Empty Nesters Tear It All Down with “Shangri Nah”
Empty Nesters are back with a furious new single, “Shangri Nah,” featuring James Clayton of Clay Pigeon, and it’s a searing taste of their upcoming EP Deaf Monks, out July 11.
Moving away from the hazy indie shoegaze of earlier days, Montreal’s Eric Liao has fully plunged into the world of hardcore punk.

“Shangri Nah” opens in full-on chaos, torn between screamo grit and hardcore urgency. “I have this constant need to do something with my life,” Liao shouts, setting the tone for a track that pulls no punches. It’s fast, cathartic, and charged with the tension of an identity in flux. The chorus hits hard with its aching refrain: “What’s it all for? Who am I now? I can’t take it anymore.” But just when the chaos seems to consume everything, the song opens up. A spiraling guitar solo rips through the noise, tinged with doom metal, stoner sludge, and psychedelic haze.

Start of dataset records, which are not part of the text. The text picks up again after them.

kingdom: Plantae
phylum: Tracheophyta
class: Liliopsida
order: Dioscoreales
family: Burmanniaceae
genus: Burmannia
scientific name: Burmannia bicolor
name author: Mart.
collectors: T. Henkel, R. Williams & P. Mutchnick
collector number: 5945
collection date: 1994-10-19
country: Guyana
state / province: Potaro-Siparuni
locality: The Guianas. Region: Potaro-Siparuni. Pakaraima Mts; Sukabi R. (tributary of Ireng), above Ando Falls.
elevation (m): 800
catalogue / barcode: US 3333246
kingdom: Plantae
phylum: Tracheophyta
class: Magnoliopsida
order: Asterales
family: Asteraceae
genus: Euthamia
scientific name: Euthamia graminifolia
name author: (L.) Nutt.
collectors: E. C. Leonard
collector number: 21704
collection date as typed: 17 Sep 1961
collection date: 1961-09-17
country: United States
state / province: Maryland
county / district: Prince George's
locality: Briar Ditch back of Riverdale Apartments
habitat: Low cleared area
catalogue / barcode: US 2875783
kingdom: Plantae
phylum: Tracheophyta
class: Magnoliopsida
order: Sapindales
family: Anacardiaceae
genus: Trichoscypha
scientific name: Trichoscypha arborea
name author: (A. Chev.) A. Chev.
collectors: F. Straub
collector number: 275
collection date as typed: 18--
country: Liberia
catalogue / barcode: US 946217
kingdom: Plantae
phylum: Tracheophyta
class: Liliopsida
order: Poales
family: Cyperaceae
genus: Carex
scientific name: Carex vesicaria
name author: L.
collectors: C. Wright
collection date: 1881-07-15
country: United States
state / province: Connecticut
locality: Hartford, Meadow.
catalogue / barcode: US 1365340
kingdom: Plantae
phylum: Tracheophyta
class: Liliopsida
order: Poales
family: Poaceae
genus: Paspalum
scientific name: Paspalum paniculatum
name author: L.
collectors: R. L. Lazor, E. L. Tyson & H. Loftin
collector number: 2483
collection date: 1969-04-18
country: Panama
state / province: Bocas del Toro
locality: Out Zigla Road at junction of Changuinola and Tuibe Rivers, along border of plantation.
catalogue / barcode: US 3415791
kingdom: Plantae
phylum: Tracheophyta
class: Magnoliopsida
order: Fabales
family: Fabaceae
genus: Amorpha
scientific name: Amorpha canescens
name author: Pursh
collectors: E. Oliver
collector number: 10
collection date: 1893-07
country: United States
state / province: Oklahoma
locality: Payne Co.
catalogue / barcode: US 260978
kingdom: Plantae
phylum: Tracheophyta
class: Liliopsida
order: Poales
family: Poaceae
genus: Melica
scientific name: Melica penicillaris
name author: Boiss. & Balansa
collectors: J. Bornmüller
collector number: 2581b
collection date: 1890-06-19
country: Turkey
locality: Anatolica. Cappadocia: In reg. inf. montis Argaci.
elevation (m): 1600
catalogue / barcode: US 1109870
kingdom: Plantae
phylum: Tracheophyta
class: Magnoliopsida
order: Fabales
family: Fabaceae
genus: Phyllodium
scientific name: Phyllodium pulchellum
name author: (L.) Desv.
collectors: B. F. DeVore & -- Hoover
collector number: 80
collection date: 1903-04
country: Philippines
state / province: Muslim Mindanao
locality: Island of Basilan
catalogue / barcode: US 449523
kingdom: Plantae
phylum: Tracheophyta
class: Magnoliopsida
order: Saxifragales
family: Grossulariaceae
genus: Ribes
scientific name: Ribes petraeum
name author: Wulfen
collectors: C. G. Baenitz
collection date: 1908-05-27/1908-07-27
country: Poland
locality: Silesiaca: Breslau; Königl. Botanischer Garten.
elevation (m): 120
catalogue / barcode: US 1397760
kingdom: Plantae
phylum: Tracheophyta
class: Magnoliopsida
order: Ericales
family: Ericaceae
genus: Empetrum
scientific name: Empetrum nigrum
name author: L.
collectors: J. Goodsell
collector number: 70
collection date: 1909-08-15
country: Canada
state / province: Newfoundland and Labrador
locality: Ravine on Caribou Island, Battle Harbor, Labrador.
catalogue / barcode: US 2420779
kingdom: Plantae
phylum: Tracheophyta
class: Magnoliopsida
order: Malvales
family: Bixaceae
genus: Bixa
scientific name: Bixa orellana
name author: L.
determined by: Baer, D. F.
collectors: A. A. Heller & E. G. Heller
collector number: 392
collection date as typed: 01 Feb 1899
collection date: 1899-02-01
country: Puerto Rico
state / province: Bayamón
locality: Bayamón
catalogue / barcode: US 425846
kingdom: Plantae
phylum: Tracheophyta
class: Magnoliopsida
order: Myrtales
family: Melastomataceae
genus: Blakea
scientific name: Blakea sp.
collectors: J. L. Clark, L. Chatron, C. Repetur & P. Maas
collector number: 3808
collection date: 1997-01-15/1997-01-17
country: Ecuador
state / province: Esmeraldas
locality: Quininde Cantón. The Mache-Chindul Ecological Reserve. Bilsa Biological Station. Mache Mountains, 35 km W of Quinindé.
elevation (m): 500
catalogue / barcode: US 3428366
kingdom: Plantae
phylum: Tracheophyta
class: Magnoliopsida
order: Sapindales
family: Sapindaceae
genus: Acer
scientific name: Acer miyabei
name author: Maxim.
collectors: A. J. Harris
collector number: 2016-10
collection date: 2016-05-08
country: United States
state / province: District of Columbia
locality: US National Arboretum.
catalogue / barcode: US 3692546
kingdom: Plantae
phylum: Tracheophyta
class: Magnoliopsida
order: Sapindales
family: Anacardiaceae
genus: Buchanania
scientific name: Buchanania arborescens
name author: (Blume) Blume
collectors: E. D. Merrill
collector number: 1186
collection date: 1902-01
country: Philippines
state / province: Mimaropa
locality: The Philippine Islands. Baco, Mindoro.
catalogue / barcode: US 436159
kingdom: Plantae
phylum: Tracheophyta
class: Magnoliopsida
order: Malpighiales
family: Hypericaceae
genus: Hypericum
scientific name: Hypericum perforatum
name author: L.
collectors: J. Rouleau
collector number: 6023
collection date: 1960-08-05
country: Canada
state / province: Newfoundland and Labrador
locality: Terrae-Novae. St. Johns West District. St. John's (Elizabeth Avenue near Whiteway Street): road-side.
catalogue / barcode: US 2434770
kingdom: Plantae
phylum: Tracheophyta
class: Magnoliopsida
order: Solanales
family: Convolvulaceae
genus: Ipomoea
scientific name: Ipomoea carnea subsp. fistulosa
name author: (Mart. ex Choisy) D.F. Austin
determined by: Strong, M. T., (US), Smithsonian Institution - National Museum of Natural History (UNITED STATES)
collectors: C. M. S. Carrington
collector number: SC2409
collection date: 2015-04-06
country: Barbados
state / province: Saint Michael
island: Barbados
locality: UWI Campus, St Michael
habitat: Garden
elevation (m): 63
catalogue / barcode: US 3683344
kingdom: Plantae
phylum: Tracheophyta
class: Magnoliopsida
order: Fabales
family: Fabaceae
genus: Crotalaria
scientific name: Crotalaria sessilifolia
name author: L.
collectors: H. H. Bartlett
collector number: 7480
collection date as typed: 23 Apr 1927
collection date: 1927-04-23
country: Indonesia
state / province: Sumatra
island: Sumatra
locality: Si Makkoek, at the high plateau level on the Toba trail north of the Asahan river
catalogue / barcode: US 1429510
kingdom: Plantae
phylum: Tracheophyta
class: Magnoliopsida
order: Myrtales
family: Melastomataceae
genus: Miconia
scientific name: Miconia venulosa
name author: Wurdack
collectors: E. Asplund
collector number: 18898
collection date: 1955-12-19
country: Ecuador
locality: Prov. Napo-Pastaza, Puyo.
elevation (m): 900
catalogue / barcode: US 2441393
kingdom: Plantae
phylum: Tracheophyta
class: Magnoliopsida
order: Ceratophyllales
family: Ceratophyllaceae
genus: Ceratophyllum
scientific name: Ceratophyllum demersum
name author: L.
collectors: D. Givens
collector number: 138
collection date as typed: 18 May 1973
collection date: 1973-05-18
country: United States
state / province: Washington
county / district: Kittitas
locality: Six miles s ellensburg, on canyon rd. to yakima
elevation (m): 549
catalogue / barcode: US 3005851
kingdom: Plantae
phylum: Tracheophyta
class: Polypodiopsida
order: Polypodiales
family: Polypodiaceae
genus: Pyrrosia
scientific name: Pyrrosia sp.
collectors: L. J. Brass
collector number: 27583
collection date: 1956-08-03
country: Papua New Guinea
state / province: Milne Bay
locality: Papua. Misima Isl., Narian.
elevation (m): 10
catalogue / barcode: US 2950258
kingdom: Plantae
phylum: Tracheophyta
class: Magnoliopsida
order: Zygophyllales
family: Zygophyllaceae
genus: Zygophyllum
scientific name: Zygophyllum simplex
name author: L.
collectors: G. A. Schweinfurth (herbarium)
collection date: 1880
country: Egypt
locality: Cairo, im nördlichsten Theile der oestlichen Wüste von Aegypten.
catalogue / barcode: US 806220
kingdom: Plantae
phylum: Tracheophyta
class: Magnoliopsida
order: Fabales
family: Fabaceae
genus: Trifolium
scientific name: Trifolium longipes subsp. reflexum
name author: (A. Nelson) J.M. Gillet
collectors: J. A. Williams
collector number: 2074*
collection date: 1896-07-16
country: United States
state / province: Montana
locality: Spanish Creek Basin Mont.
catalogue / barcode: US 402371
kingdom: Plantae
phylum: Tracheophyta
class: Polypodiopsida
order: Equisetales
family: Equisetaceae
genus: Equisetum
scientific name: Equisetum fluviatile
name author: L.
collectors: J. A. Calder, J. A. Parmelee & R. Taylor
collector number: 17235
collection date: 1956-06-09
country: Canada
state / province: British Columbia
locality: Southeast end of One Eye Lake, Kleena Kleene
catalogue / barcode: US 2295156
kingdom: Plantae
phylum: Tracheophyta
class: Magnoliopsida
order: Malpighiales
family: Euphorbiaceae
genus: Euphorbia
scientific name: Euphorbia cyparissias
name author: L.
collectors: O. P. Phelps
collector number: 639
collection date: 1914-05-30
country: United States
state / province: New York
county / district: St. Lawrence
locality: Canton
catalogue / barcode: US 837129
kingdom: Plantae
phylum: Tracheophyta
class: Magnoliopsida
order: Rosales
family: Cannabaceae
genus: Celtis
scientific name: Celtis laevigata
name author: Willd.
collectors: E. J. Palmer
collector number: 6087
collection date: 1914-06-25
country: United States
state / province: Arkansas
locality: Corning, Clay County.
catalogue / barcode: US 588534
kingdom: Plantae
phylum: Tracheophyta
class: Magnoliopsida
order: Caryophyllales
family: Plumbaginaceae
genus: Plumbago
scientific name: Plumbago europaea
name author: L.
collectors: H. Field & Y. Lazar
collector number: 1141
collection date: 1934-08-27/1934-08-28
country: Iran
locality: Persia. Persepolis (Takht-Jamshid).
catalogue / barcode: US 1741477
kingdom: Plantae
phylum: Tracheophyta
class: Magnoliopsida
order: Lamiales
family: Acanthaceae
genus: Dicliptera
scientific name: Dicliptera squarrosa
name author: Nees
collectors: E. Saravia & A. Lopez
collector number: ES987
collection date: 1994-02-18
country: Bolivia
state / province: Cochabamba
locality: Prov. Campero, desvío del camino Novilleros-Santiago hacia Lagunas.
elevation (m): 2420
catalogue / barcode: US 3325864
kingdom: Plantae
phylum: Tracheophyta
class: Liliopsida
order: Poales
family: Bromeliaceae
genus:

It’s a moment of clarity inside the storm, a glimpse of something deeper.
Liao, who is Chinese and Vietnamese Canadian, brings his own experience of navigating identity into the sound and vision of Empty Nesters. There’s a real sense of searching here, not just musically but personally. “Shangri Nah” captures that ache, that rage, that need to scream something true into the void.